Durant le week-end écoulé, des informations provenant de plusieurs sourcent laissent entendre que l’ancien sénateur de la Grande-Anse serait à la tête d’un commando de plusieurs dizaines d’individus cantonnés entre les communes de Tiburon et les Anglais afin de prendre d’assaut la ville des Cayes, dans le département du Sud.

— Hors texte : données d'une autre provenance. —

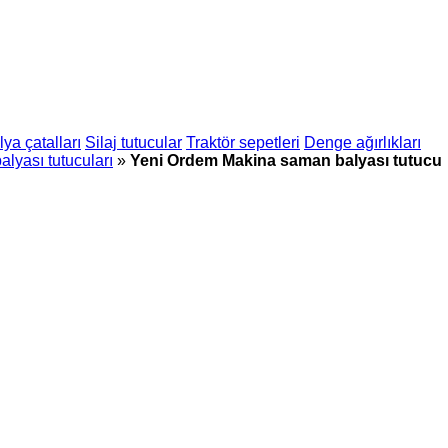
lya çatalları
Silaj tutucular
Traktör sepetleri
Denge ağırlıkları
yası tutucuları
»
Yeni Ordem Makina saman balyası tutucu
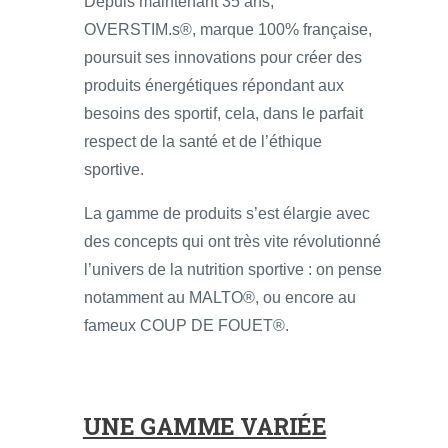
Depuis maintenant 35 ans,
OVERSTIM.s®, marque 100% française,
poursuit ses innovations pour créer des
produits énergétiques répondant aux
besoins des sportif, cela, dans le parfait
respect de la santé et de l’éthique
sportive.
La gamme de produits s’est élargie avec
des concepts qui ont très vite révolutionné
l’univers de la nutrition sportive : on pense
notamment au MALTO®, ou encore au
fameux COUP DE FOUET®.
UNE GAMME VARIÉE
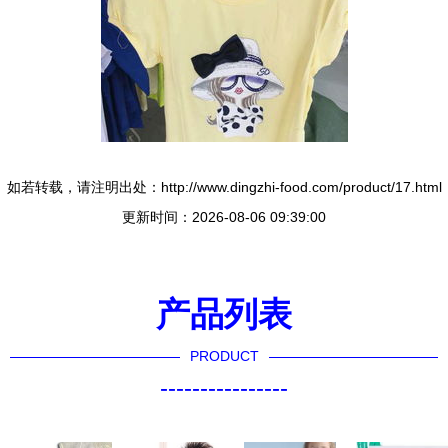
如若转载，请注明出处：http://www.dingzhi-food.com/product/17.html
更新时间：2026-08-06 09:39:00
产品列表
PRODUCT
----------------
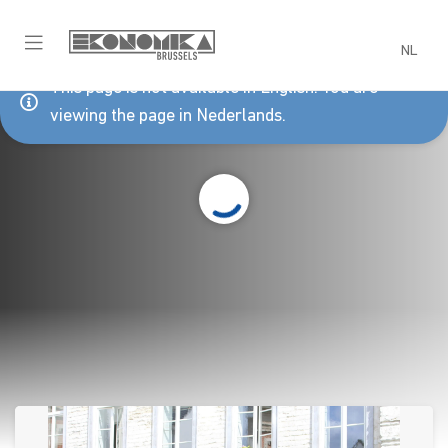
NL
This page is not available in English. You are
viewing the page in Nederlands.
Een idee, vraag of
probleem?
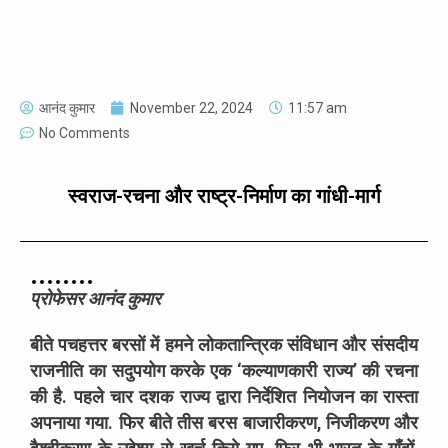
आनंद कुमार
November 22, 2024
11:57 am
No Comments
स्वराज-रचना और राष्ट्र-निर्माण का गांधी-मार्ग
प्रोफेसर
आनंद
कुमार
बीते
पचहत्तर
बरसों
में
हमने
लोकतान्त्रिक
संविधान
और
संसदीय
राजनीति
का
सदुपयोग
करके
एक
‘
कल्याणकारी
राज्य
’
की
रचना
की
है
.
पहले
चार
दशक
राज्य
द्वारा
निर्देशित
नियोजन
का
रास्ता
अपनाया
गया
.
फिर
बीते
तीस
बरस
बाजारीकरण
,
निजीकरण
और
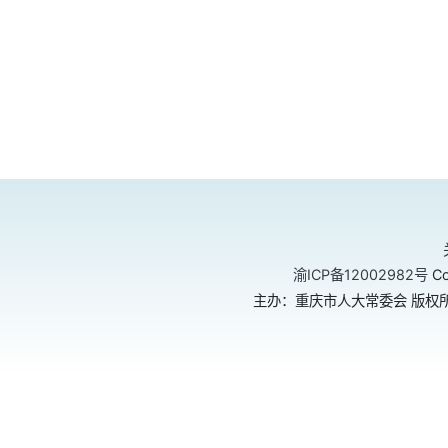
渝ICP备12002982号
Co
主办：重庆市人大常委会 版权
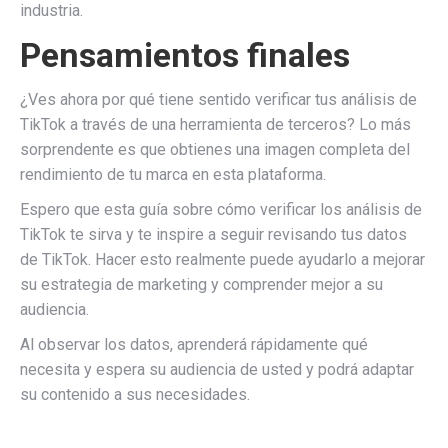
industria.
Pensamientos finales
¿Ves ahora por qué tiene sentido verificar tus análisis de
TikTok a través de una herramienta de terceros? Lo más
sorprendente es que obtienes una imagen completa del
rendimiento de tu marca en esta plataforma.
Espero que esta guía sobre cómo verificar los análisis de
TikTok te sirva y te inspire a seguir revisando tus datos
de TikTok. Hacer esto realmente puede ayudarlo a mejorar
su estrategia de marketing y comprender mejor a su
audiencia.
Al observar los datos, aprenderá rápidamente qué
necesita y espera su audiencia de usted y podrá adaptar
su contenido a sus necesidades.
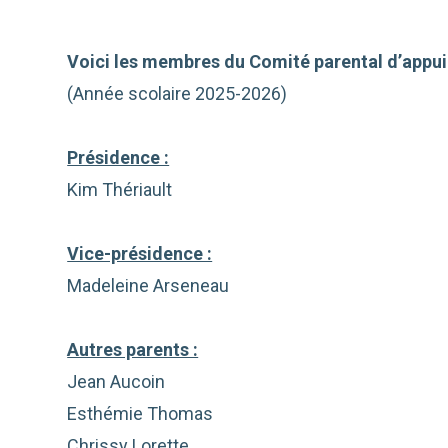
Voici les membres du Comité parental d’appui 
(Année scolaire 2025-2026)
Présidence :
Kim Thériault
Vice-présidence :
Madeleine Arseneau
Autres parents :
Jean Aucoin
Esthémie Thomas
Chrissy Lorette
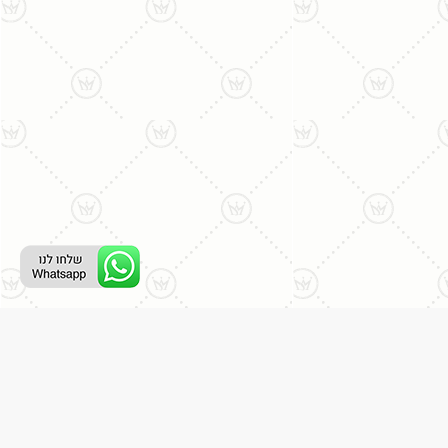
ליצירת קשר עם נציג טלפוני:
077-996-8899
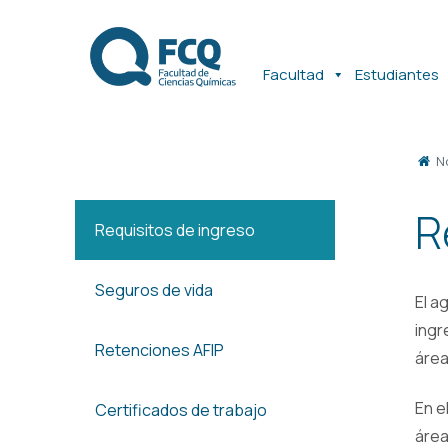
Ir
Ir
al
al
contenido
contenido
Facultad
Estudiantes
N
R
Requisitos de ingreso
Seguros de vida
El a
ingr
Retenciones AFIP
área
En e
Certificados de trabajo
área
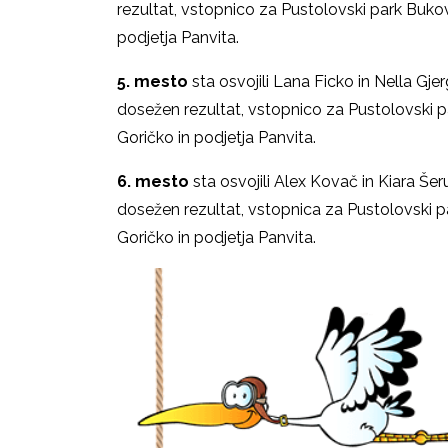
rezultat, vstopnico za Pustolovski park Buko
podjetja Panvita.
5. mesto
sta osvojili Lana Ficko in Nella Gje
dosežen rezultat, vstopnico za Pustolovski 
Goričko in podjetja 
6. mesto
sta osvojili Alex Kovač in Kiara Šer
dosežen rezultat, vstopnica za Pustolovski 
Goričko in podjetja Panvita.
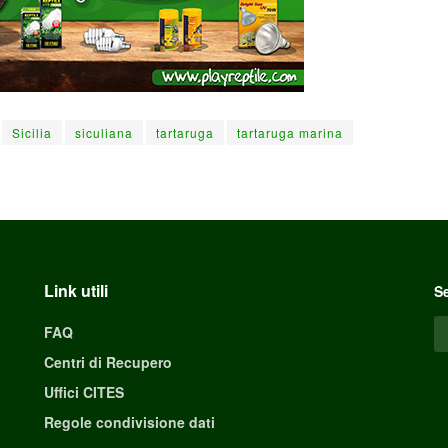
Sicilia
siculiana
tartaruga
tartaruga marina
Link utili
Se
FAQ
Centri di Recupero
Uffici CITES
Regole condivisione dati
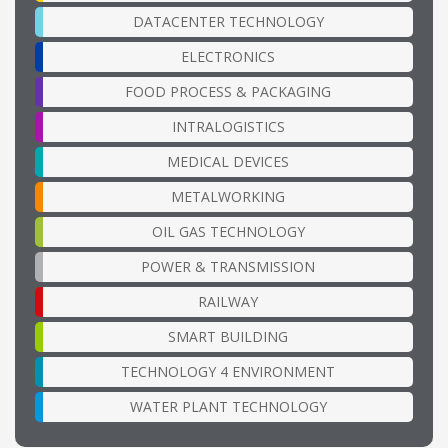
DATACENTER TECHNOLOGY
ELECTRONICS
FOOD PROCESS & PACKAGING
INTRALOGISTICS
MEDICAL DEVICES
METALWORKING
OIL GAS TECHNOLOGY
POWER & TRANSMISSION
RAILWAY
SMART BUILDING
TECHNOLOGY 4 ENVIRONMENT
WATER PLANT TECHNOLOGY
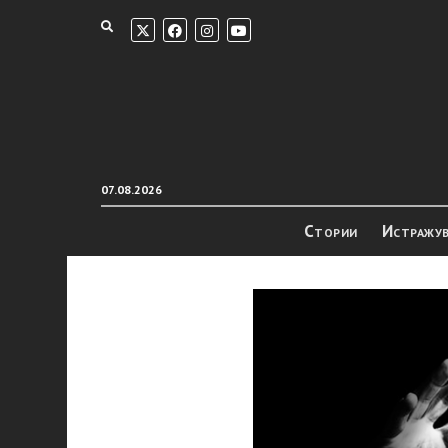
07.08.2026
Стории
Истражу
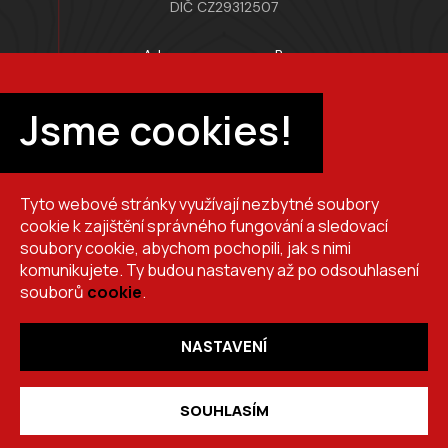
DIČ CZ29312507
Adresa provozovny Brno
Masarykova 118, 664 42 Modřice
Pracovní doba
Jsme cookies!
Po–Pá 7:00 – 15:30
Tyto webové stránky využívají nezbytné soubory
+420 725 510 044
cookie k zajištění správného fungování a sledovací
obchod@brslik.cz
soubory cookie, abychom pochopili, jak s nimi
komunikujete. Ty budou nastaveny až po odsouhlasení
souborů
cookie
.
NASTAVENÍ
Copyright 2026
BRŠLÍK, s.r.o.
. Všechna práva vyhrazena.
Vytvořil
Shoptet
,
upravil
Stanovskýmarketing.cz
,
navrhl
Lernbecher.cz
SOUHLASÍM
desktop_windows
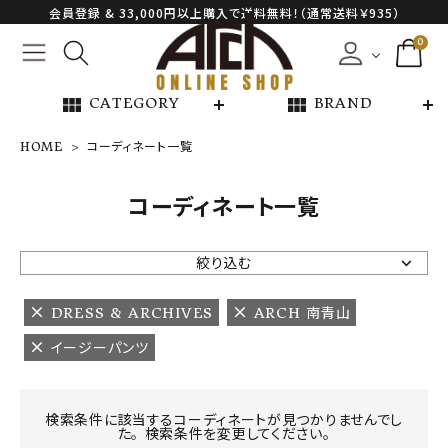
会員登録 & 33,000円以上購入で送料無料！（通常送料￥935）
0
view_module
view_module
CATEGORY
BRAND
HOME
コーディネート一覧
NEW ARRIVAL
コーディネート一覧
ARCH EXCLUSIVE
絞り込む
BRAND
DRESS & ARCHIVES
ARCH 南青山
イージーパンツ
CATEGORY
CONTENTS
検索条件に該当するコーディネートが見つかりませんでし
た。 検索条件を変更してください。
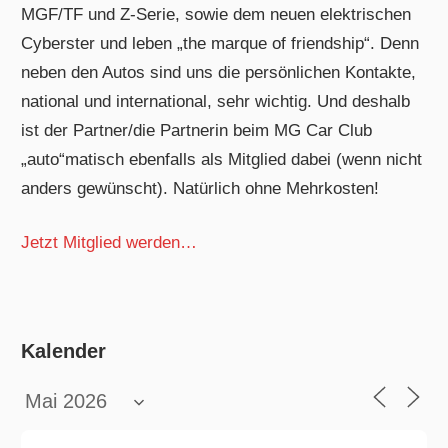
MGF/TF und Z-Serie, sowie dem neuen elektrischen
Cyberster und leben „the marque of friendship“. Denn
neben den Autos sind uns die persönlichen Kontakte,
national und international, sehr wichtig. Und deshalb
ist der Partner/die Partnerin beim MG Car Club
„auto“matisch ebenfalls als Mitglied dabei (wenn nicht
anders gewünscht). Natürlich ohne Mehrkosten!
Jetzt Mitglied werden…
Kalender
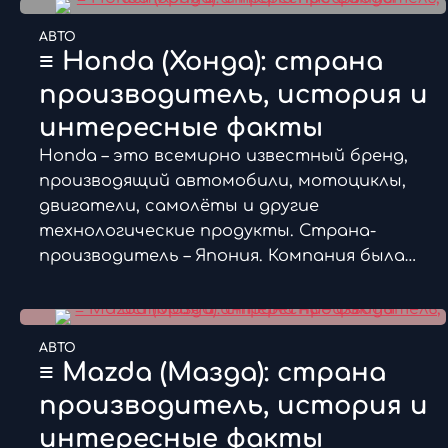
АВТО
≡ Honda (Хонда): страна
производитель, история и
интересные факты
Honda – это всемирно известный бренд,
производящий автомобили, мотоциклы,
двигатели, самолёты и другие
технологические продукты. Страна-
производитель – Япония. Компания была…
АВТО
≡ Mazda (Мазда): страна
производитель, история и
интересные факты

Selon l’ancien putschiste, instigateur du coup d’État du 29 février 2004 qui avait renversé le président haïtien Jean-Bertrand Aristide, il s’agit de rumeurs, profitant aussi pour les condamner.
« Je les condamne fermement car le seul complot dans lequel je pourrais grandement participé sera celui du peuple haïtien pour libérer le pays.» a écrit l’ancien élu de la Grande-Anse dans un communiqué.
Les informations dénoncées par l’ancien parlementaire soutiennent aussi que ce dernier préparerait une attaque contre le commissariat et la prison civile des Cayes dans l’objectif d’amorcer un trouble afin de mater le Conseil Présidentiel de transition (CPT).
« Ce dit complot sera certainement axé sur le chambardement de ce système protégé par un conseil présidentiel illégal et un gouvernement antipopulaire. » a-t-il poursuivi.
Les allégations contre le repris de justice intervient environ un an après que ce dernier avait forcé le départ de l’ancien Premier ministre Ariel Henry, n’étant pas en mesure de retourner dans le pays après un voyage officiel au Kenya puis aux États-Unis.
Les bandes armées terroristes avaient intensifié leurs violences dans l’aire métropolitaine de Port-au-Prince. Ce qui avait conduit par la suite à l’évasion spectaculaire des deux plus grands centres carcéraux du pays notamment le Pénitencier nationale et la Prison civile de la Croix-des-Bouquets. Des attaques que l’ancien sénateur et son parti avaient revendiqué.